Ralph Reed long ago proved that he is no conservative. After Pat Buchanan won the New Hampshire primary in 1996, Buchanan had a legitimate chance to overtake Bob Dole and emerge as the Republican presidential nominee. One of the major reasons he did not was the active (though largely behind-the-scenes) opposition of the Christian Coalition, its founder, Pat Robertson, and its executive director, Ralph Reed. Crucial to the eventual nomination of the Senator From Viagra was his victory in the South Carolina primary, a win that owed a great deal to Reed. Given that Buchanan was as viable a candidate as Dole at the time, Reed’s support for Dole cannot be explained as a mere recognition of political reality. Instead, Reed’s rejection of Buchanan clearly showed his preference for the type of temporizing, equivocal politics that had long characterized Dole, notwithstanding Reed’s public support for the type of strong social conservatism long championed by Buchanan. Indeed, the disconnect was so great between the policies espoused by the Christian Coalition and the record of Dole that some wondered whether Buchanan’s Catholicism played a role in the decision to support Dole over Buchanan.
More recently, others have begun to see through Ralph Reed. In June 2005, the Weekly Standard ran a devastating portrait of Reed by Matthew Continetti. According to Continetti, Reed spent his time under Robertson “draining the Christian Coalition of much of its explicitly Christian, or even religious, content,” going so far as to suggest, in 1996, that “social conservatives ought to seek compromise on the abortion issue.” Continetti also documented how Reed’s lobbying firm has earned millions urging evangelical Christians to support such diverse interests as Puerto Rican statehood, the Channel One “educational” television network, and most favored nation (MFN) trading status for Communist China.
Reed is not the only former Robertson lieutenant who has attempted to cash in on his political connections. In November 2005, the Legal Times ran an unfavorable article on Jay Sekulow, who has parlayed his leadership of the American Center for Law and Justice into “a lavish lifestyle—complete with multiple homes, chauffeur-driven cars, and a private jet.” But at least the nonprofit organizations that paid out $2,374,833 to purchase two homes used primarily by Sekulow and his wife are also spending some money to advance recognizably conservative goals. Reed, by contrast, is using the money from corporate clients to bamboozle conservative Christians and make himself rich.
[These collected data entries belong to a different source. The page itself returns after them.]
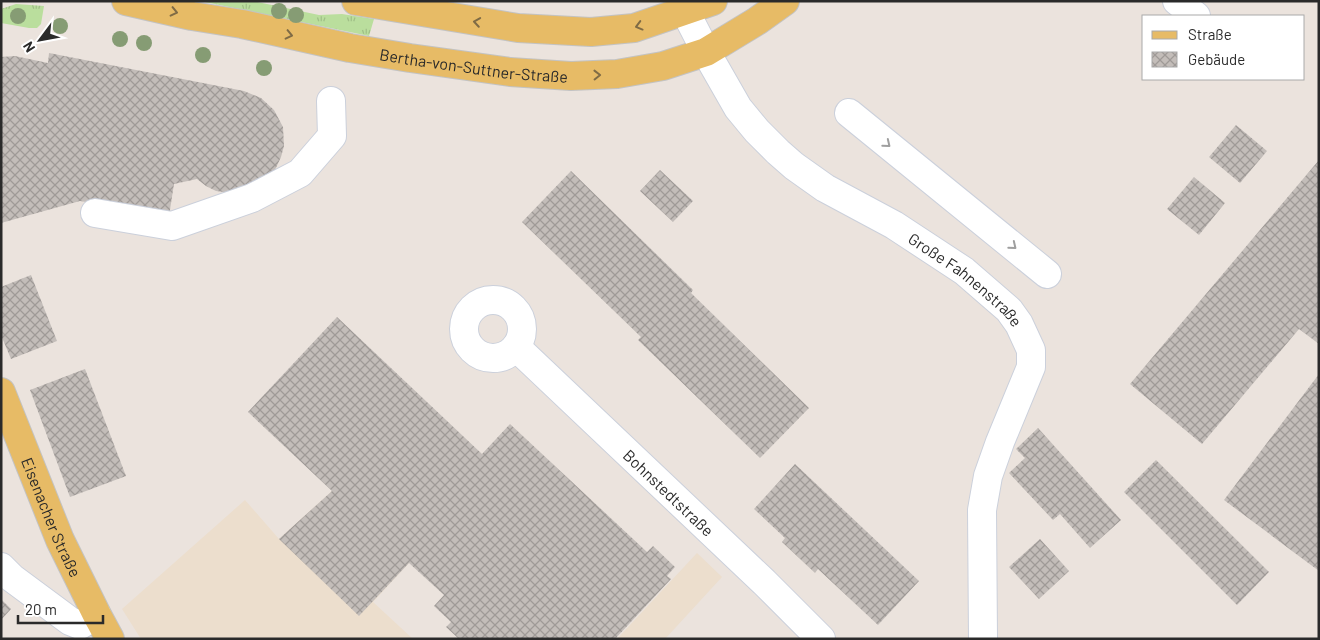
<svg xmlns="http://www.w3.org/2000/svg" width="1320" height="640" font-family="Barlow,sans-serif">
	<defs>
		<pattern id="grass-tufts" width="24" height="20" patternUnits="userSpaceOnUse" patternTransform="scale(1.25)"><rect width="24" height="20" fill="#bade9d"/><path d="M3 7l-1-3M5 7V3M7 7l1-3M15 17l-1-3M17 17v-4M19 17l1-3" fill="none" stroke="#a0bf87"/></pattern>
		<pattern id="building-cross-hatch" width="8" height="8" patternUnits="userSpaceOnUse" patternTransform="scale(1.25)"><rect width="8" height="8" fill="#c3bdb9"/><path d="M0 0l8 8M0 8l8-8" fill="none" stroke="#9f9a97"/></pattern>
	</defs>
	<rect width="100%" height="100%" fill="#ebe3dd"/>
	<!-- education -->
	<g fill="#ecdecd">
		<polygon points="332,491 409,563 373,602 413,639 141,639 122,609 245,500 279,539"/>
		<polygon points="697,553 722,577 665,639 617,639"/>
	</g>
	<!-- grass -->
	<g fill="url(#grass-tufts)">
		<polygon points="200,1 253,1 319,15 342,14 374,19 369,36"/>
		<polygon points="16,4 44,6 41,24 37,28 29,28 1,23 1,9"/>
	</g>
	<!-- building -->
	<g fill="url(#building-cross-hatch)">
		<polygon points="49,53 244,91 261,98 274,110 283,127 284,146 281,157 274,172 245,191 231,193 216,191 206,186 197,179 174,184 169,216 80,201 1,223 1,57 15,56 48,63"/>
		<polygon points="1236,125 1267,151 1240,183 1209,157"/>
		<polygon points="1319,160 1319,344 1299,329 1202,444 1130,384"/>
		<polygon points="660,170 693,201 673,222 640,191"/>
		<polygon points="571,171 693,290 691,293 809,408 760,458 638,340 641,337 522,222"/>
		<polygon points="1194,177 1225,203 1199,235 1167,209"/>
		<polygon points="31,275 57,341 11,359 1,335 1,287"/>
		<polygon points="337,317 482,454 510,424 647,552 653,546 675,567 667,576 671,579 615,639 459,639 446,627 451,622 434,606 444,595 409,563 359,616 279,539 332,491 248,412"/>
		<polygon points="85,369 126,476 70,497 30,390"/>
		<polygon points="1319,374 1319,571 1224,500"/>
		<polygon points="1038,428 1121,520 1090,548 1060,514 1053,520 1009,473 1025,458 1016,449"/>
		<polygon points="1156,460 1269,572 1237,605 1124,492"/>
		<polygon points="795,464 919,581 878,625 818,569 815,573 782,542 785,538 754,509"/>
		<polygon points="1040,539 1069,571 1039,599 1009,567"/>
		<polygon points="1,599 11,609 1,620"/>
	</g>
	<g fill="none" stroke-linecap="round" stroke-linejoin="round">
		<defs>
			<g id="minor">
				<polyline points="1177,1 1196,16"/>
				<path id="s1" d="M685,11L706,52L738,108L757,131L778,152L794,166L825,188L894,225L964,271L1009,310L1019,324L1031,350V367L1000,442L988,476L982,510L983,639"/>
				<polyline points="849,113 1047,274"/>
				<polyline points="95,213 172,226 252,198 300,173 332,136 331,101"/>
				<circle cx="493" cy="329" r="29"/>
				<path id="s2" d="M516,347L764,582L821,639"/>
				<polyline points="1,567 12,578 70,621 80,625 97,615"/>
			</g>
			<g id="major">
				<path id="s3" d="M126,1L192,16L242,24L350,48L410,58L510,72L571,76L617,74L663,66L706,52L757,21L785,1"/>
				<polyline points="356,1 518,28 591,32 634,28 713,1"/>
				<path id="s4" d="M1,392L60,540L97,615L110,639"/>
			</g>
		</defs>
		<!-- minor casing -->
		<use href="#minor" stroke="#cbd0db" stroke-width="30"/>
		<!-- major casing -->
		<use href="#major" stroke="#c3c3c3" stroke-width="30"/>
		<!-- minor -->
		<use href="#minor" stroke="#fff" stroke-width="28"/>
		<!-- major -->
		<use href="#major" stroke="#e7bb66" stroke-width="28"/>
		<!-- tram -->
		<polyline stroke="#a0a5b3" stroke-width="1" points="571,1 595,1"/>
	</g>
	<!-- trees -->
	<g fill="#869c74">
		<circle cx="279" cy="11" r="8"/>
		<circle cx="296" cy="15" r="8"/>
		<circle cx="18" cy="16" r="8"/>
		<circle cx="60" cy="26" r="8"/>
		<circle cx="120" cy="39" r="8"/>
		<circle cx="144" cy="43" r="8"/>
		<circle cx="203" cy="55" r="8"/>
		<circle cx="264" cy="68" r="8"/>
	</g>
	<!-- one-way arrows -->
	<defs><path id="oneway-chevron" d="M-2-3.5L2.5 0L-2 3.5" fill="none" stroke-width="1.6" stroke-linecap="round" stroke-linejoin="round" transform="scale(1.25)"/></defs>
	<g stroke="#7f6b45">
		<use href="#oneway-chevron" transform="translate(174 12) rotate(13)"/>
		<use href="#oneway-chevron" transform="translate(477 22) rotate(-171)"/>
		<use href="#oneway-chevron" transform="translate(639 26) rotate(165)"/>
		<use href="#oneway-chevron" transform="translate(289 35) rotate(13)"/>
		<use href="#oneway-chevron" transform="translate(597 75) rotate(-1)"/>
	</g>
	<g stroke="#9f9f9f">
		<use href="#oneway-chevron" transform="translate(887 144) rotate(39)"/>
		<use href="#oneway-chevron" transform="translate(1013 246) rotate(39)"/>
	</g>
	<g text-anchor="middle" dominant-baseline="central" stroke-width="4" stroke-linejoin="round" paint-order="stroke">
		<!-- street labels -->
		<g font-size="16" fill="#2a2a2a" stroke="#fff">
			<text stroke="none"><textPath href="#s3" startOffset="354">Bertha-von-Suttner-Straße</textPath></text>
			<text stroke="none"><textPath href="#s1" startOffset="398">Große Fahnenstraße</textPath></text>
			<text stroke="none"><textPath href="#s2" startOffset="211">Bohnstedtstraße</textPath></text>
			<text stroke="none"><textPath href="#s4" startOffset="135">Eisenacher Straße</textPath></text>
		</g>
	</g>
	<!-- border -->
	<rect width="1320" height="640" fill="none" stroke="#2a2a2a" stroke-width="5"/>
	<!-- legend -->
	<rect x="1142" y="15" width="162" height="65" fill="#ffffff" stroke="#aaaaaa"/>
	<rect x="1152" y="31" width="25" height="8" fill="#e7bb66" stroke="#aaaaaa"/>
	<text x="1188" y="40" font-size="15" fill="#2a2a2a">Straße</text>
	<rect x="1152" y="52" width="25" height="15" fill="url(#building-cross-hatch)" stroke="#aaaaaa"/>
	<text x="1188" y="65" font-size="15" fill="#2a2a2a">Gebäude</text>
	<!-- north arrow -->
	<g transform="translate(40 40) rotate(238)" stroke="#ffffff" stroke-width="4" paint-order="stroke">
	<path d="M0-4L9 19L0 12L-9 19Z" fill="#2a2a2a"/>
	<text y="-8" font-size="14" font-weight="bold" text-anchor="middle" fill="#2a2a2a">N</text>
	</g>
	<!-- scale -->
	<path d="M18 615v8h85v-8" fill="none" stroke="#2a2a2a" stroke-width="2.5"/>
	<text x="25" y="615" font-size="15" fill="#2a2a2a" stroke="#ffffff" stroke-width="4" paint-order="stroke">20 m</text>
</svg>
According to a November 17, 2005, article in World Magazine, Reed raised millions from corporate interests to support permanent MFN status for Communist China and used that money to fund advertisements claiming that “A nation open to trade is a nation open to ministry” and that “an ill-advised and counterproductive trade war with China . . . would close the door to the Gospel.” One of Reed’s ads touting MFN for China went so far as to claim that “The progress of democracy and the salvation of millions of souls depends [sic] on it.”
But Reed is gaining the most notoriety for his association with ex-lobbyist Jack Abramoff, whom Reed met when both worked at the national office of the College Republicans in 1981. Abramoff is now under a wide-ranging investigation by Congress and a criminal probe by several federal agencies stemming from his raising some $82 million from six Indian tribes over three years to support their gambling interests. At least $4.2 million of this money was directed to Reed’s lobbying firm, which used the money to campaign against gambling in Alabama. What Reed never disclosed was that his campaign was being funded by the Mississippi Choctaws, who did not want their Mississippi casinos to face any competition from next door.
Many Alabamians opposed to gambling were shocked when they learned who had been bankrolling Reed’s campaign. Dan Ireland, executive director of the antigambling Alabama Citizens Action Program, told World that “I think anyone who is against gambling wouldn’t take the money if they thought it had anything to do with gambling.” Mr. Ireland is right, just as one doubts that any right-to-life organization would take money from one group of abortionists as part of a campaign to shut down a rival group of abortionists. But, sadly, many of those who have sought to turn conservative activism into personal profit apparently have no such qualms, so long as the checks keep coming.